(What is being asked)
Copy out the text of every row below, line for line and word for word, leaving the pictures out of your answer.

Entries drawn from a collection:
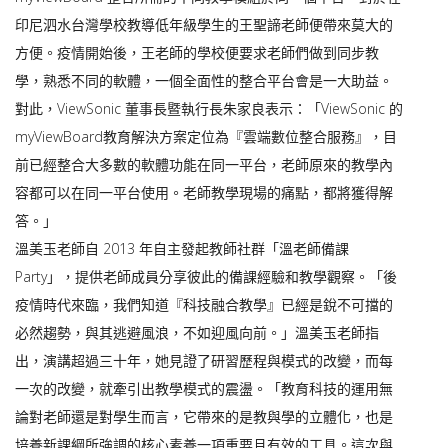
印尼泗水台灣學校教導低年級學生的王聖諦老師便帶來莫大的
方便。疫情開始後，王老師的學校便要求老師們做到同步教
學，熟悉不同的軟體，一個全面性的整合平台會是一大助益。
對此，ViewSonic 董事長暨執行長朱家良表示：「ViewSonic 的
myViewBoard教育解決方案定位為『雲端數位整合服務』，目
前已經整合大多數的軟體功能在同一平台，老師原來的教學內
容都可以在同一平台使用。老師教學現場的痛點，都將獲得解
答。」
溫美玉老師自 2013 年自主發起教師社群「溫老師備課
Party」，提供老師成員分享彼此的備課經驗和教學觀察。「後
疫情時代來臨，我們知道『科技融合教學』已經是銳不可擋的
必然趨勢，與其逃避風浪，不如迎風向前。」溫美玉老師指
出，演講超過三十年，她見證了研習歷程與模式的改變，而每
一次的改變，就牽引出教學模式的震盪。「教育科技的運用無
論對老師還是對學生而言，它帶來的是教與學的立體化，也是
培養新課綱所強調的核心素養一項重要且有效的工具。這次與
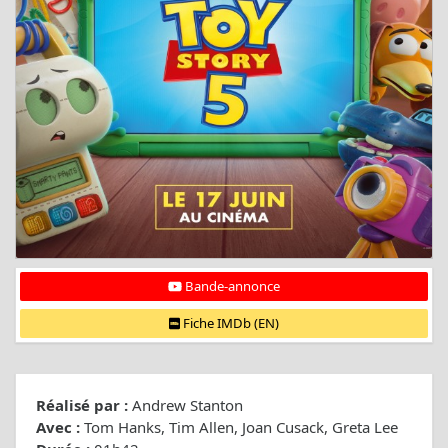
Bande-annonce
Fiche IMDb (EN)
Réalisé par :
Andrew Stanton
Avec :
Tom Hanks, Tim Allen, Joan Cusack, Greta Lee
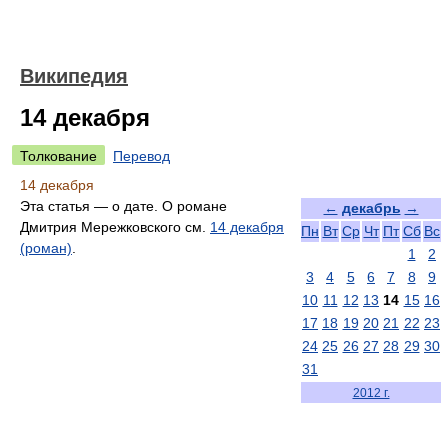
Википедия
14 декабря
Толкование
Перевод
14 декабря
Эта статья — о дате. О романе
←
декабрь
→
Дмитрия Мережковского см.
14 декабря
Пн
Вт
Ср
Чт
Пт
Сб
Вс
(роман)
.
1
2
3
4
5
6
7
8
9
10
11
12
13
14
15
16
17
18
19
20
21
22
23
24
25
26
27
28
29
30
31
2012 г.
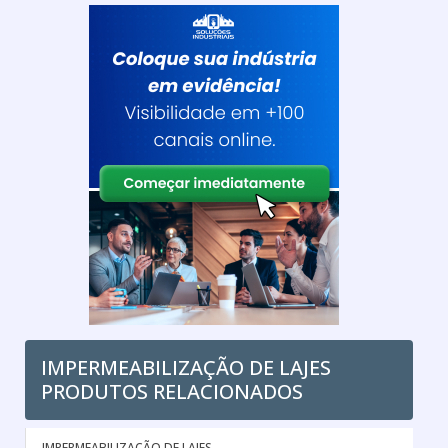
IMPERMEABILIZAÇÃO DE LAJES
PRODUTOS RELACIONADOS
IMPERMEABILIZAÇÃO DE LAJES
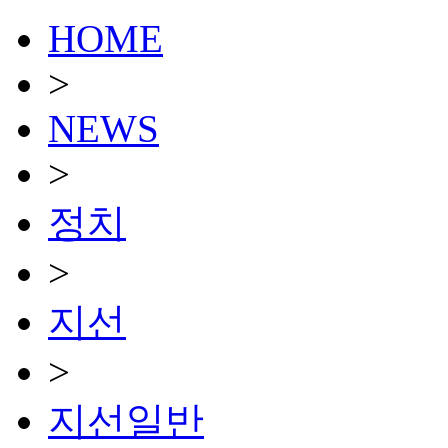
HOME
>
NEWS
>
정치
>
지선
>
지선일반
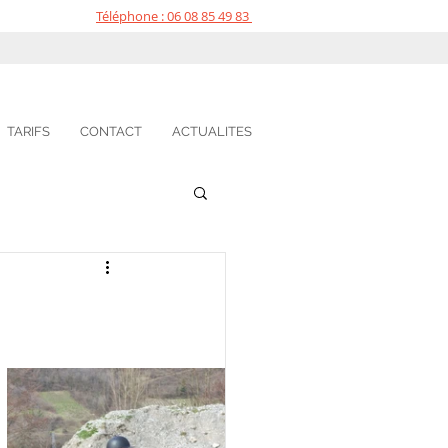
Téléphone : 06 08 85 49 83
TARIFS
CONTACT
ACTUALITES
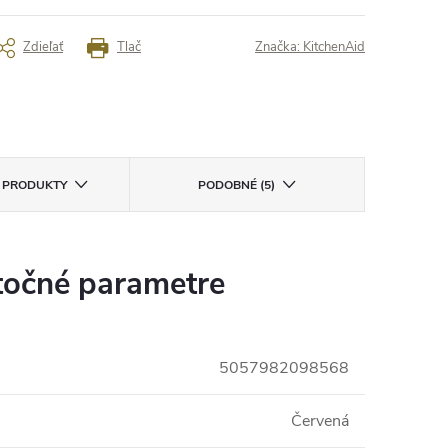
Zdieľať
Tlač
Značka:
KitchenAid
E PRODUKTY
PODOBNÉ (5)
očné parametre
5057982098568
Červená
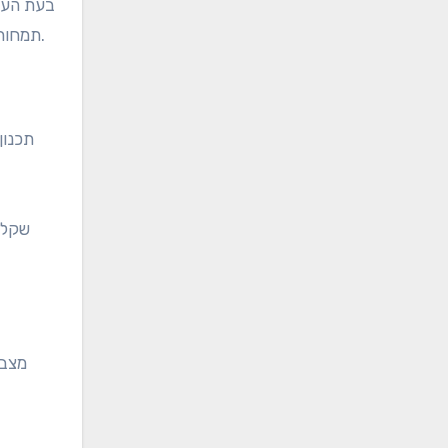
בעת הערכ
תמחור. גורמים אלו משפיעים באופן משמעותי על חוויית הגולף הכוללת ועוזרים לשחקנים לבחור את המגרשים הטובים ביותר לצרכיהם.
תכנון
שקלו 
מצב 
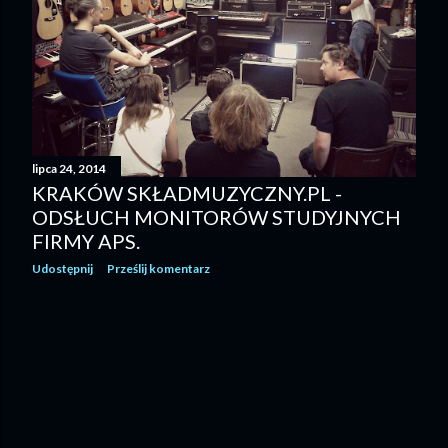
lipca 24, 2014
KRAKÓW SKŁADMUZYCZNY.PL -
ODSŁUCH MONITORÓW STUDYJNYCH
FIRMY APS.
Udostępnij
Prześlij komentarz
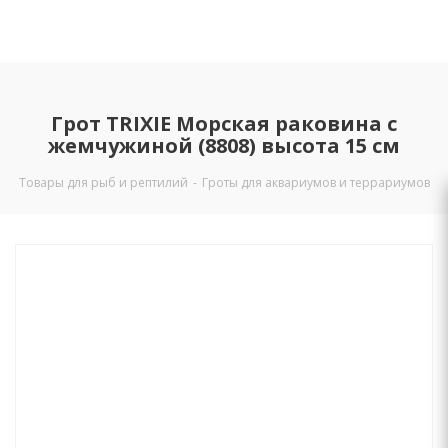
Грот TRIXIE Морская раковина с
жемчужиной (8808) высота 15 см
Товары для рыб и рептилий
-
Гроты для аквариумов и террариумов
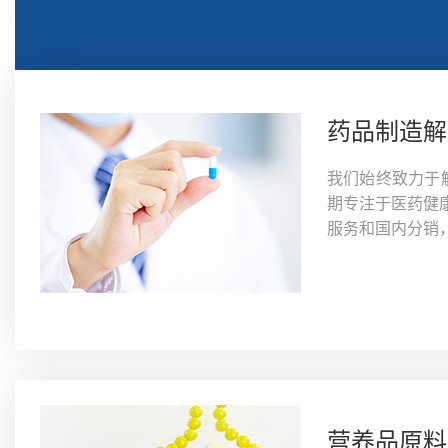
药品制造解
我们始终致力于
期专注于医药健
服务和国内分销
营养品原料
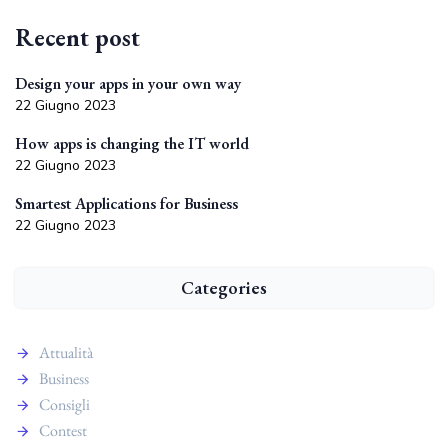
Recent post
Design your apps in your own way
22 Giugno 2023
How apps is changing the IT world
22 Giugno 2023
Smartest Applications for Business
22 Giugno 2023
Categories
Attualità
Business
Consigli
Contest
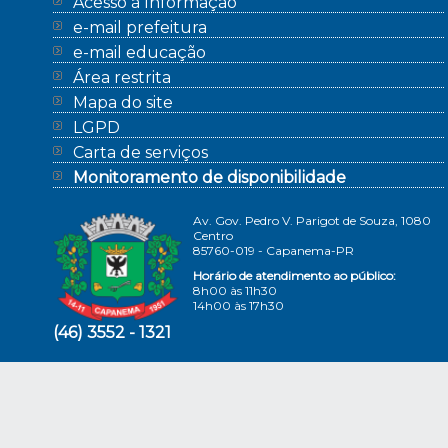
Acesso à Informação
e-mail prefeitura
e-mail educação
Área restrita
Mapa do site
LGPD
Carta de serviços
Monitoramento de disponibilidade
Av. Gov. Pedro V. Parigot de Souza, 1080
Centro
85760-019 - Capanema-PR
Horário de atendimento ao público:
8h00 às 11h30
14h00 às 17h30
(46) 3552 - 1321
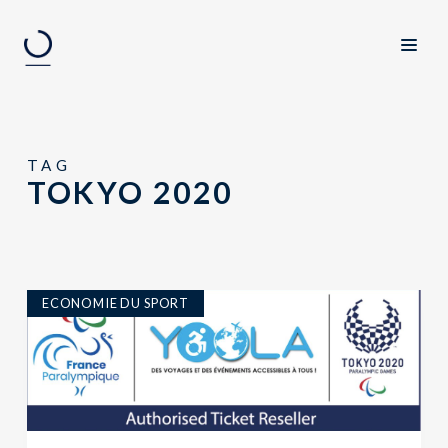
TAG
TOKYO 2020
ECONOMIE DU SPORT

(Written response)
印尼泗水台灣學校教導低年級學生的王聖諦老師便帶來莫大的
方便。疫情開始後，王老師的學校便要求老師們做到同步教
學，熟悉不同的軟體，一個全面性的整合平台會是一大助益。
對此，ViewSonic 董事長暨執行長朱家良表示：「ViewSonic 的
myViewBoard教育解決方案定位為『雲端數位整合服務』，目
前已經整合大多數的軟體功能在同一平台，老師原來的教學內
容都可以在同一平台使用。老師教學現場的痛點，都將獲得解
答。」
溫美玉老師自 2013 年自主發起教師社群「溫老師備課
Party」，提供老師成員分享彼此的備課經驗和教學觀察。「後
疫情時代來臨，我們知道『科技融合教學』已經是銳不可擋的
必然趨勢，與其逃避風浪，不如迎風向前。」溫美玉老師指
出，演講超過三十年，她見證了研習歷程與模式的改變，而每
一次的改變，就牽引出教學模式的震盪。「教育科技的運用無
論對老師還是對學生而言，它帶來的是教與學的立體化，也是
培養新課綱所強調的核心素養一項重要且有效的工具。這次與
Bande-annonce
Fiche IMDb (EN)
Réalisé par :
Andrew Stanton
Avec :
Tom Hanks, Tim Allen, Joan Cusack, Greta Lee
Википедия
14 декабря
Толкование
Перевод
14 декабря
Эта статья — о дате. О романе
←
декабрь
→
Дмитрия Мережковского см.
14 декабря
Пн
Вт
Ср
Чт
Пт
Сб
Вс
(роман)
.
1
2
3
4
5
6
7
8
9
10
11
12
13
14
15
16
17
18
19
20
21
22
23
24
25
26
27
28
29
30
31
2012 г.
IMPERMEABILIZAÇÃO DE LAJES
PRODUTOS RELACIONADOS
IMPERMEABILIZAÇÃO DE LAJES
HOME
>
NEWS
>
정치
>
지선
>
지선일반
Téléphone : 06 08 85 49 83
TARIFS
CONTACT
ACTUALITES
Zdieľať
Tlač
Značka:
KitchenAid
E PRODUKTY
PODOBNÉ (5)
očné parametre
5057982098568
Červená
בעת הערכ
תמחור. גורמים אלו משפיעים באופן משמעותי על חוויית הגולף הכוללת ועוזרים לשחקנים לבחור את המגרשים הטובים ביותר לצרכיהם.
תכנון
שקלו 
מצב 
lipca 24, 2014
KRAKÓW SKŁADMUZYCZNY.PL -
ODSŁUCH MONITORÓW STUDYJNYCH
FIRMY APS.
Udostępnij
Prześlij komentarz
Грот TRIXIE Морская раковина с
жемчужиной (8808) высота 15 см
Товары для рыб и рептилий
-
Гроты для аквариумов и террариумов
药品制造解
我们始终致力于
期专注于医药健
服务和国内分销
营养品原料
Recent post
Design your apps in your own way
22 Giugno 2023
How apps is changing the IT world
22 Giugno 2023
Smartest Applications for Business
22 Giugno 2023
Categories
Attualità
Business
Consigli
Contest
Acesso à Informação
e-mail prefeitura
e-mail educação
Área restrita
Mapa do site
LGPD
Carta de serviços
Monitoramento de disponibilidade
Av. Gov. Pedro V. Parigot de Souza, 1080
Centro
85760-019 - Capanema-PR
Horário de atendimento ao público:
8h00 às 11h30
14h00 às 17h30
(46) 3552 - 1321
TAG
TOKYO 2020
ECONOMIE DU SPORT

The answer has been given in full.